3. Un ralliement à Raphaël Glucksmann ou Jean-Luc Mélenchon : Une partie des écologistes, lassée des querelles internes, pourrait opter pour un soutien à l’un ou l’autre de ces candidats, au prix d’un renoncement à l’indépendance du parti. Une option qui divise autant qu’elle séduit, certains y voyant une trahison, d’autres une nécessité stratégique.

Quelle que soit l’issue de ce conseil fédéral, une chose est sûre : les Verts ne sortiront pas indemnes de cette bataille. Et alors que la gauche française tente désespérément de se reconstruire, l’incapacité des écologistes à trouver un terrain d’entente pourrait bien sceller le déclin d’un parti autrefois incontournable.

L’Europe et la gauche : un soutien qui s’effrite ?

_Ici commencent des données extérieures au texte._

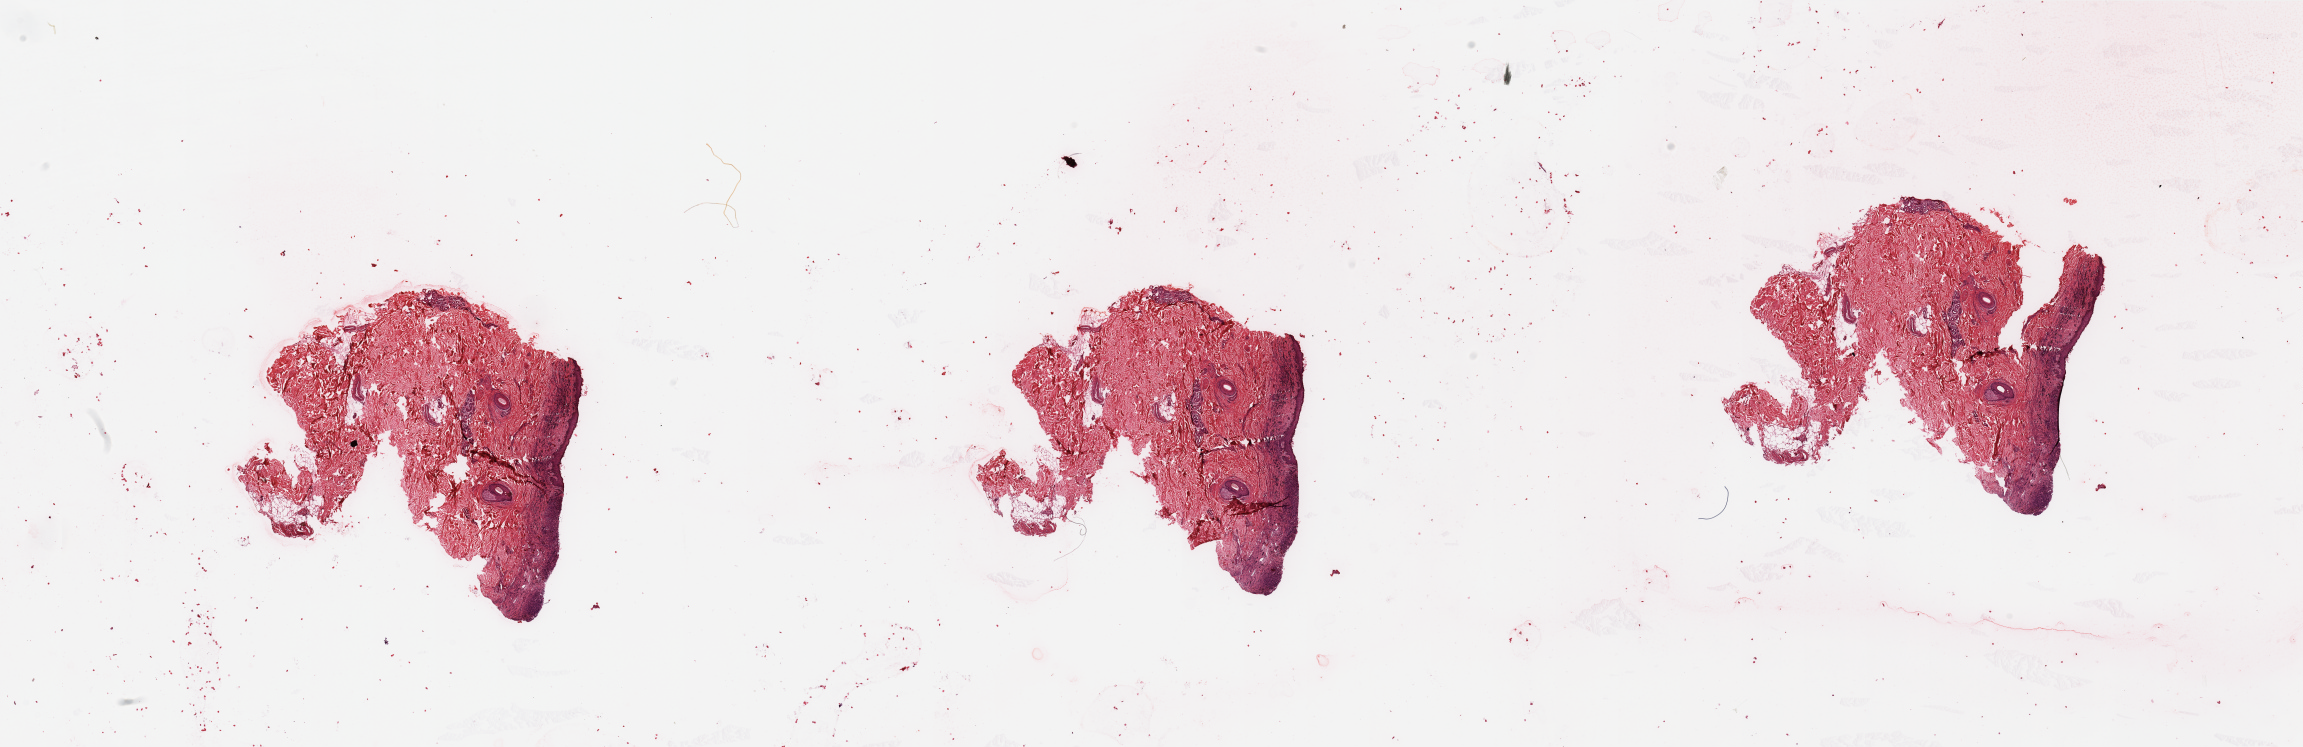
Hematoxylin and eosin (H&E) stained whole-slide image — whole scanned area (about 36.4 x 11.8 mm, from a 20x scan) shown as a low-resolution overview. Melanoma tumour tissue; sampled site not recorded. Male, 69 y/o.
Histologic diagnosis: Malignant melanoma, NOS. Primary tumour site (as recorded): trunk. AJCC pathologic stage: IIA.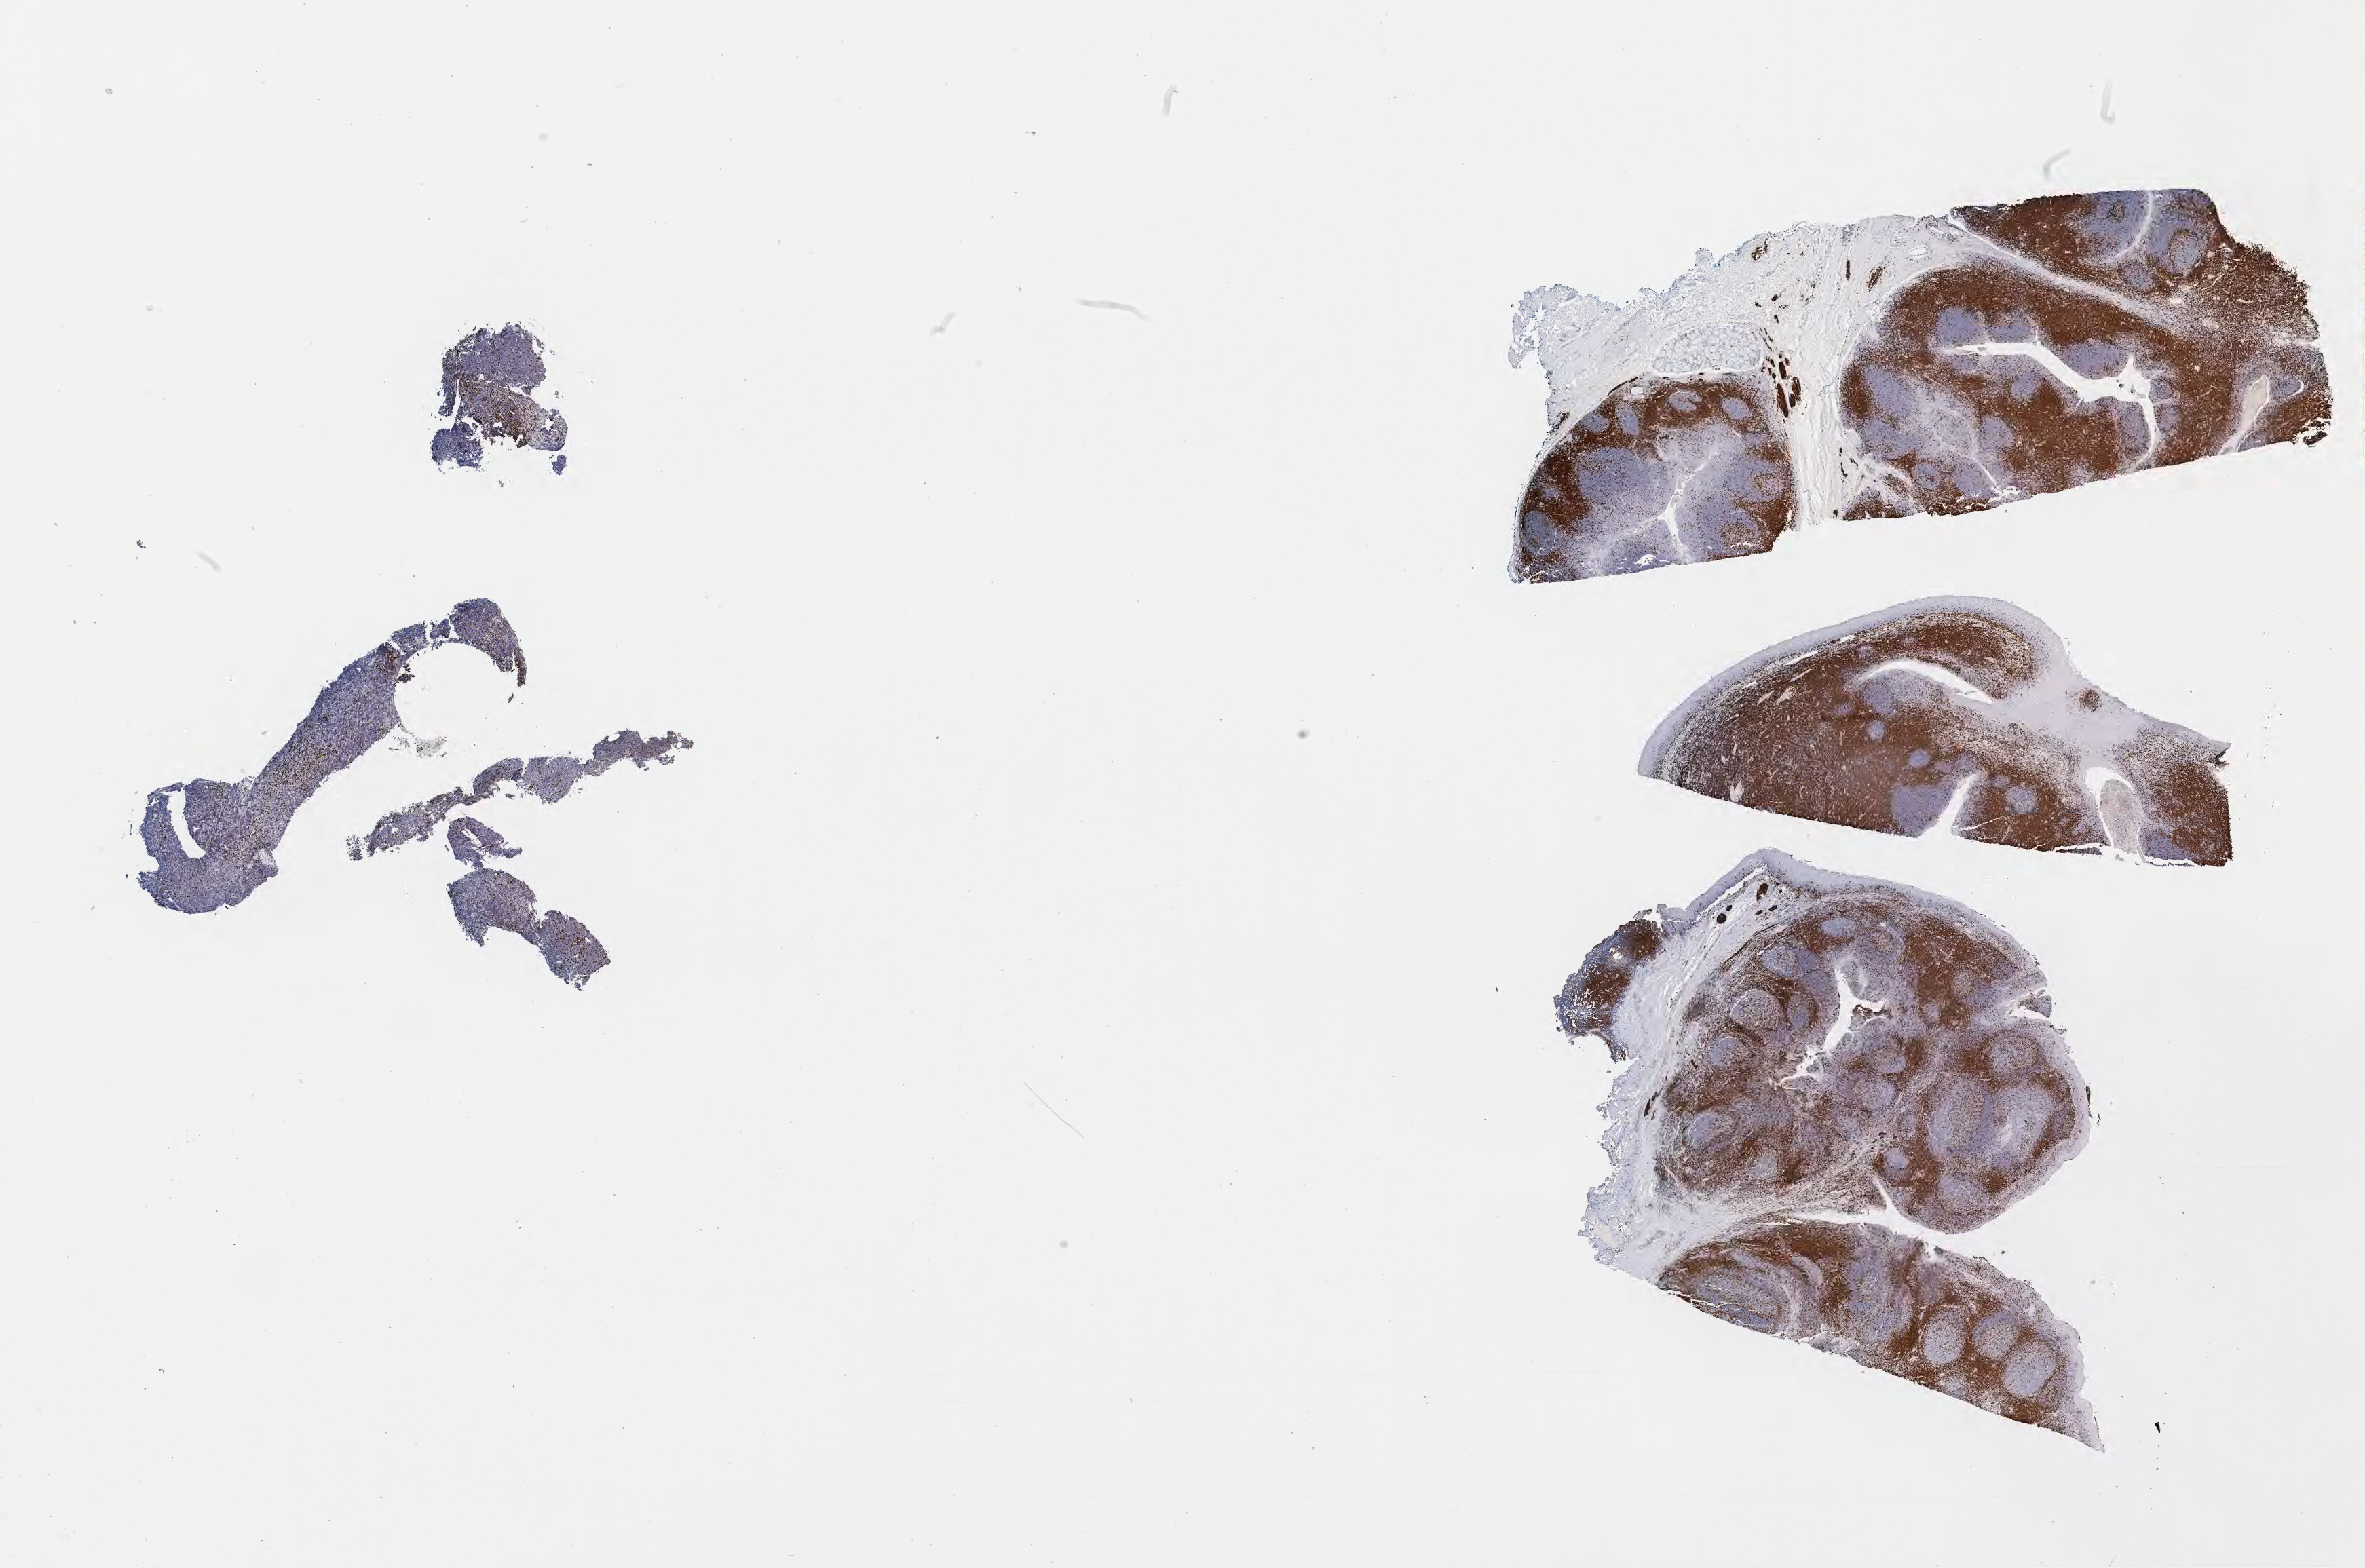
Whole-slide image, immunohistochemical stain for CD3, low-resolution overview of the scanned area, about 28.2 x 18.7 mm; specimen: tumor tissue; anatomic site: cranium. Patient: male, age at initial diagnosis 5 years.
Histologic diagnosis: Burkitt lymphoma, NOS.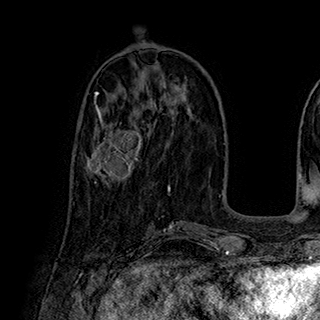
Breast MRI (dynamic contrast-enhanced), one axial slice; position 85 of 180 along the scan axis; cropped to one breast; dynamic contrast-enhanced series, time point 2 of 7 at this slice position (early post-contrast); 1.5 T; TE 2.8 ms, TR 5.4 ms; 320 × 320 image matrix, field of view 225 × 225 mm. Female patient.
Structures marked on this image (semi-automatically segmented with operator editing):
- enhancing-tissue mask used for the functional tumour volume (all voxels passing the contrast-enhancement thresholds inside the analysis volume; usually the tumour): box from (x=86, y=113) to (x=143, y=184) px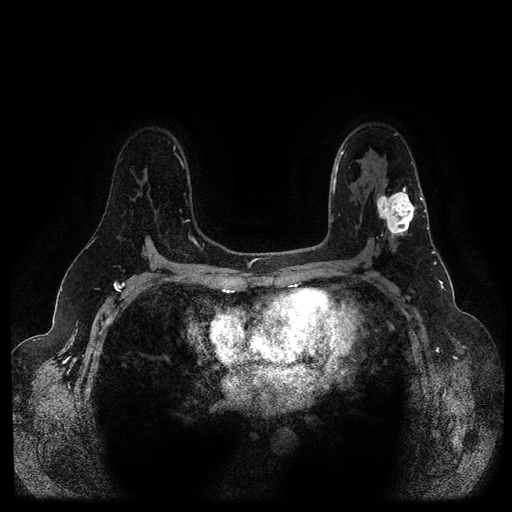
Breast MRI (dynamic contrast-enhanced, multi-phase), one axial slice; position 68 of 116 along the scan axis; dynamic contrast-enhanced series, time point 2 of 5 at this slice position (early post-contrast); 1.5 T; TE 2.6 ms, TR 5.3 ms; 512 × 512 image matrix, field of view 350 × 350 mm. Female patient, age 54 years.
Annotated regions visible in this slice (semi-automatic segmentation, software-assisted and operator-edited):
- breast lesion (labelled 'tumour' in the annotation; benign lesions carry a separate 'benign' label): bounding box [x1, y1, x2, y2] px = [376, 185, 418, 243]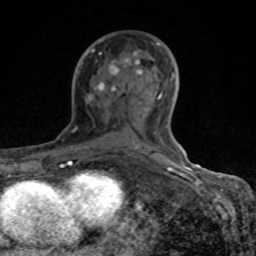
Breast MRI (dynamic contrast-enhanced), one axial slice; cropped to one breast; dynamic contrast-enhanced series, time point 2 of 8 at this slice position (early post-contrast); 1.5 T; TE 4.2 ms, TR 7 ms; 2 mm slice thickness; 256 × 256 image matrix, field of view 155 × 155 mm. Female patient.
Structures marked on this image (semi-automatically segmented with operator editing):
- enhancing-tissue mask used for the functional tumour volume (all voxels passing the contrast-enhancement thresholds inside the analysis volume; usually the tumour): box from (x=69, y=43) to (x=184, y=167) px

Alors que l’Union européenne, sous la présidence d’Emmanuel Macron, tente de se positionner comme un rempart face aux dérives autoritaires de certains États membres, les divisions de la gauche française risquent de renforcer les voix eurosceptiques. Des pays comme l’Allemagne, les pays nordiques ou les États baltes, traditionnellement proches des Verts français, pourraient s’interroger sur la capacité de ces derniers à incarner une alternative cohérente. « Si la gauche française ne parvient pas à s’unir, comment peut-elle prétendre peser à Bruxelles ? », s’interroge un diplomate européen sous couvert d’anonymat.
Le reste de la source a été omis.